JKey ... always our J-Man

  Late summer 1976. My relationship with Beatrice was growing. Was this the girl? Was this my future?
  I was wavering. I knew she had a 2-year-old boy; I could become an instant daddy.
  I wanted to meet him, and she brought Jason to my apartment. I opened the door and there he was, the cutest kid I'd ever seen, blond as could be, dressed in overalls, big belly, he waddled when he walked. He had a prominent dimple in his left cheek.
   Cute doesn't describe it. He was beautiful.
   He talked a little -- he could tell you he was Jason Shawn Key -- but that night what he mostly said was, "No, that's my mommy. I want my mommy. Don't touch my mommy."
     Talk about falling in love at first sight.  I've always joked that I really married Jason; Bea was just part of the package.
     Soon we were a threesome. He was sweet and animated, self-assured, a people pleaser, he behaved ... he could make you laugh with his animal sounds -- "dobble, dobble" and "ka-doo" were the best -- and his expressions such as, "Don't see me" and "forgot about it." Everywhere we went, people stopped to converse.
     I became "Nito," as when I first took him to the newspaper to visit and after about five minutes, he said, " 'Bout ready to doh, Nito?" Then I became Daddy Nito, and finally just, Daddy.

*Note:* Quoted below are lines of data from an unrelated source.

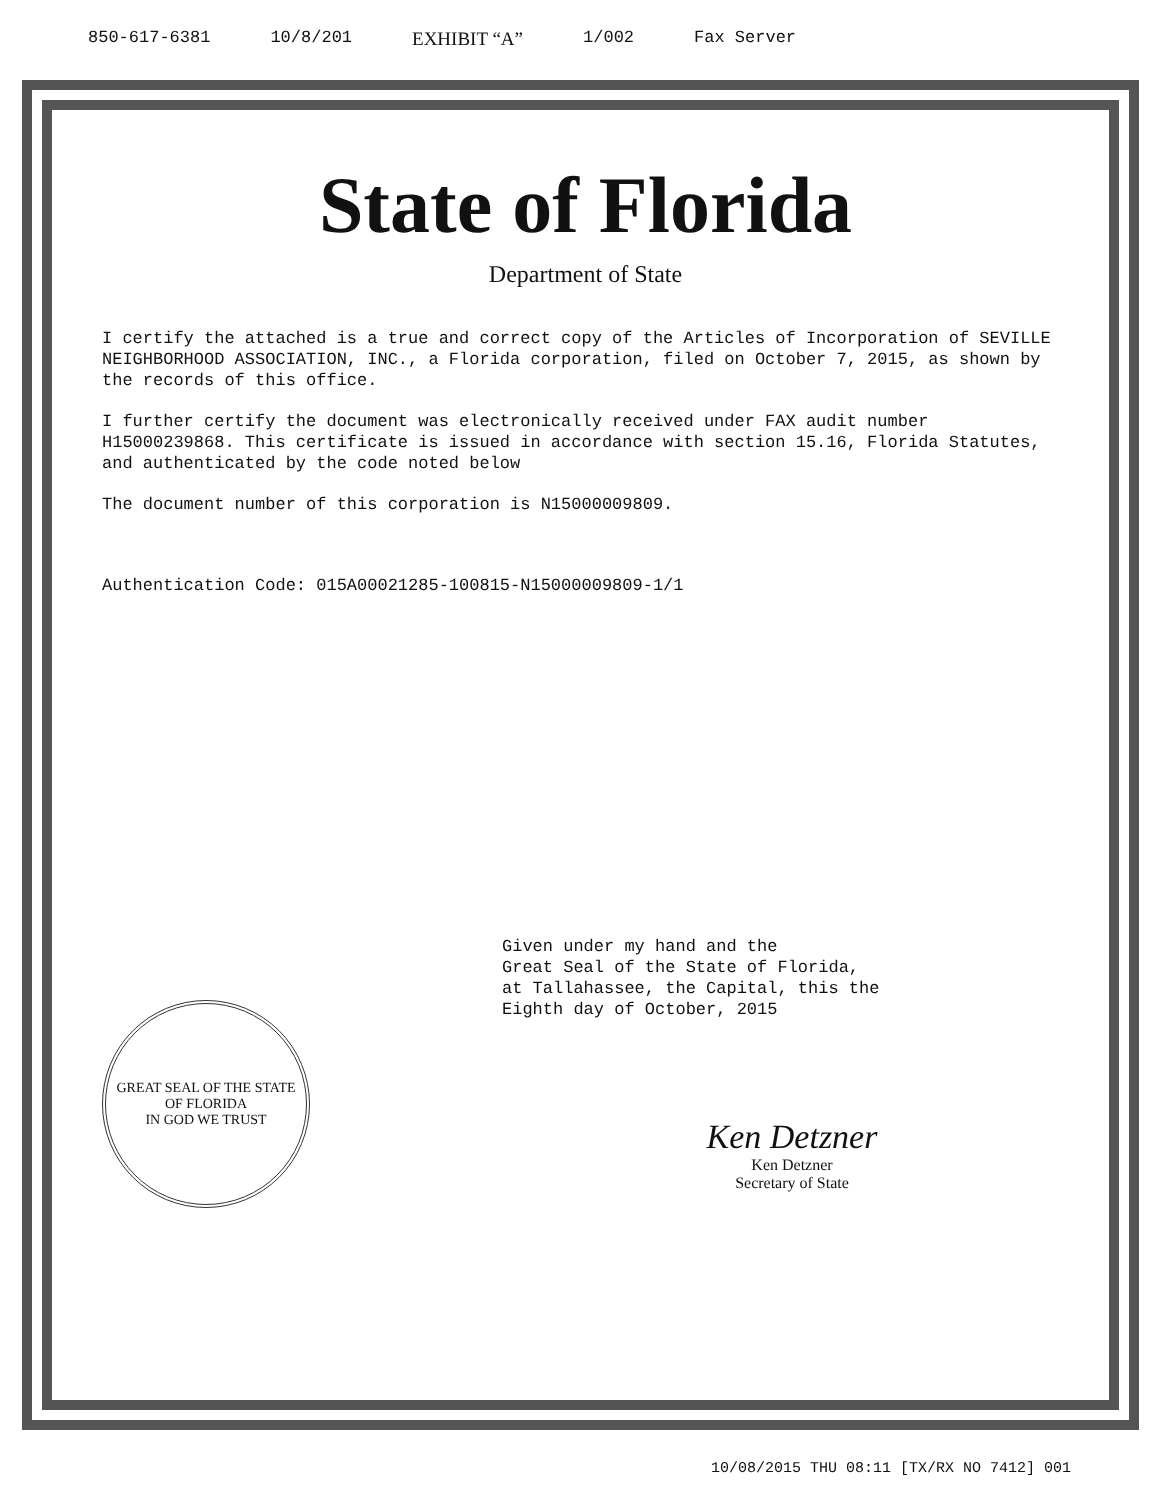850-617-6381 10/8/201 EXHIBIT “A” 1/002 Fax Server
State of Florida
Department of State
I certify the attached is a true and correct copy of the Articles of Incorporation of SEVILLE NEIGHBORHOOD ASSOCIATION, INC., a Florida corporation, filed on October 7, 2015, as shown by the records of this office.
I further certify the document was electronically received under FAX audit number H15000239868. This certificate is issued in accordance with section 15.16, Florida Statutes, and authenticated by the code noted below
The document number of this corporation is N15000009809.
Authentication Code: 015A00021285-100815-N15000009809-1/1
Given under my hand and the
Great Seal of the State of Florida,
at Tallahassee, the Capital, this the
Eighth day of October, 2015
GREAT SEAL OF THE STATE OF FLORIDA
IN GOD WE TRUST
Ken Detzner
Ken Detzner
Secretary of State
10/08/2015 THU 08:11 [TX/RX NO 7412] 001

    It evolved into Dad. He was JJ at first, then at age 6, he came home from school and said he wanted to be "Jay" or "Jason." Later, when his school clothes had to be marked, his mother wrote, "JKey." So he became Jake, or the J-Man.
     He loved entertaining his Paw-Paw and Granny Shaw in Jamestown and his new Oma Ro and Opa Louis in Shreveport with his songs and his flourishes -- "tah-dah" -- and his bear-hunting in restaurants and, when deep in the woods, asking, "Are we too lost, Paw-Paw?"

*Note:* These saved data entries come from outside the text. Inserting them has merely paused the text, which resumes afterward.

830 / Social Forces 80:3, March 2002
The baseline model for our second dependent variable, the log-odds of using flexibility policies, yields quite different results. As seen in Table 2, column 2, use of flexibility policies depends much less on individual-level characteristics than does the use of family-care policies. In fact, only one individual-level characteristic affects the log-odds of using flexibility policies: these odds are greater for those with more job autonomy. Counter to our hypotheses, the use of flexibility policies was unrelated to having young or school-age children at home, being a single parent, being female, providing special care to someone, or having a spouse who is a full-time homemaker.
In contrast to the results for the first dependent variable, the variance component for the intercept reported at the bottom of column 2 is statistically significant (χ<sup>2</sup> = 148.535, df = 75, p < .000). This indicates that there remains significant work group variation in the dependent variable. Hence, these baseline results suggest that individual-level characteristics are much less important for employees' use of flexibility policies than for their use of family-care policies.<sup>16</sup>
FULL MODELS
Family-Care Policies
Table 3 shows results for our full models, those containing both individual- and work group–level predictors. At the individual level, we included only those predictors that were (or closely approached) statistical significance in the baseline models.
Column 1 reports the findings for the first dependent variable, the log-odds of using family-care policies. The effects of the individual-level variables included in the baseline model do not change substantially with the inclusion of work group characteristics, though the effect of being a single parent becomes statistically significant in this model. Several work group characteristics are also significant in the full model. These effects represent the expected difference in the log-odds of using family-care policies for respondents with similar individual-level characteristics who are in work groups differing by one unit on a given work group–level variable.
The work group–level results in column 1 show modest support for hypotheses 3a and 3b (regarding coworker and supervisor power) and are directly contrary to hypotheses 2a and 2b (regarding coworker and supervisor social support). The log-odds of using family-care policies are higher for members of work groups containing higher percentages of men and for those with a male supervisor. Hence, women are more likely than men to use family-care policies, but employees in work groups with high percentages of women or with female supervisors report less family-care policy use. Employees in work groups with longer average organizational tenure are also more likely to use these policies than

     He was a good big brother to Rachel, five years younger; he was always curious, always wanting to try something new. He took to SPAR Stadium and Centenary's Gold Dome, and made them his own. He came in when I was watching games on TV and said, "Who we rooting for, Dad?"
      He began his soccer career at age 6 on a schoolyard in Hawaii. The first day his coach told his mother, "He's our franchise." He could run fast from the start, and he was naturally aggressive. He was always one of his teams' top players, though seldom the best. He just played; he didn't need motivation. Even with a maniac dad baiting referees, he kept his cool.
      He became a good junior high athlete, in football and basketball and especially track. Ran back an opening kickoff for Elm Grove Middle School for a touchdown one night with his mom, usually not demonstrative, screaming, "Go, baby, go!"
Jay as a high school senior.
     He didn't do a thing the rest of the first half, and Dad -- I swear I didn't do this often -- went down at halftime and had "a little talk" with him. On the second-half kickoff, he flattened the ballcarrier. Ken Kruithof and Bobby Marlowe, who had been coaches at Parkway High but were then the Elm Grove principal and assistant principal, looked at me sitting a couple of rows away and had a big laugh.
       At Orange Park High, Jay played soccer, mostly as a defender in his junior year because of his speed and tenacity, then up front as a senior. He scored 10 goals for a team that made the Florida Class 5A state semifinals. For me, the feeling of being so involved with a team brought memories of Woodlawn 30 years earlier.
      Through the years, he went to hundreds of games with his sportswriter dad, including trips to LSU football in the early 1980s. Couldn't get him that interested in the Yankees and Cowboys, but LSU caught his attention.
The Cajun Tailgators: Jason and Ann.
       Never a great reader but a conscientious student, he got plenty of help from someone in our family preparing for tests and projects. His grades were good and he thrilled us when early in his senior year, he announced he wanted to go to LSU. And he qualified, plus we got in-state tuition because his father (Jerry Key) still lived in Sulphur.
      He spent five great years at LSU, saw the Tigers bring back the magic in football and then lose it again. He graduated in 1997, immediately got a job in Dallas -- and he's been there ever since, through ups and downs in business and through a 10-year courtship with the beautiful Miss Ann, who he met early in their time at LSU.
Jacob and Kaden.
      He's still as intense an LSU fan as ever -- he's attended national championship games in football and baseball, an NCAA Regional in basketball in Atlanta. He's the No. 2 guy in a plumbing construction supply firm, a do-it-all type with amazing energy and business acumen, still a people pleaser, with a great number of friends and contacts. Ann has begun her Cajun Tailgators food truck business in Dallas-Fort Worth, and Jay is all in.
       Most importantly, Ann and Jason have curly-haired Jacob, 3, and Kaden 1, two blond boys who give me a sense of deja vu of the little boy I fell in love with all those summers ago.
     Jay turns 38 today, the boy now a man with a purpose.  But he's still sweet (although a bit more cynical) and self-assured; he's still our J-Man. And the dimple remains just as prominent.